▶ **Your task**
Transcribe everything in the listing below exactly, except the pictures.

▶ **Records supplied**
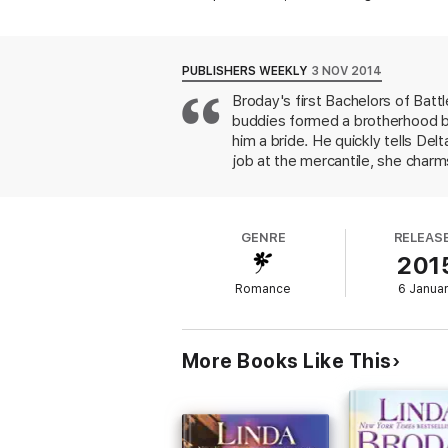
But Cooper swore long ago that he’d never
everything—and everyone—he holds dear
PUBLISHERS WEEKLY
3 NOV 2014
Bachelors of Battle Creek series:
Broday's first Bachelors of Batt
buddies formed a brotherhood b
Texas Mail Order Bride (Book 1)
him a bride. He quickly tells Del
Twice a Texas Bride (Book 2)
job at the mercantile, she charm
the next: someone infects Coope
Forever His Texas Bride (Book 3)
standoffish to smoochy. There's
setting up Cooper's brothers to 
GENRE
RELEAS
201
Romance
6 Janua
More Books Like This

▶ **Answer space**
But Cooper swore long ago that he’d never
everything—and everyone—he holds dear
PUBLISHERS WEEKLY
3 NOV 2014
Bachelors of Battle Creek series:
Broday's first Bachelors of Batt
buddies formed a brotherhood b
Texas Mail Order Bride (Book 1)
him a bride. He quickly tells Del
Twice a Texas Bride (Book 2)
job at the mercantile, she charm
the next: someone infects Coope
Forever His Texas Bride (Book 3)
standoffish to smoochy. There's
setting up Cooper's brothers to 
GENRE
RELEAS
201
Romance
6 Janua
More Books Like This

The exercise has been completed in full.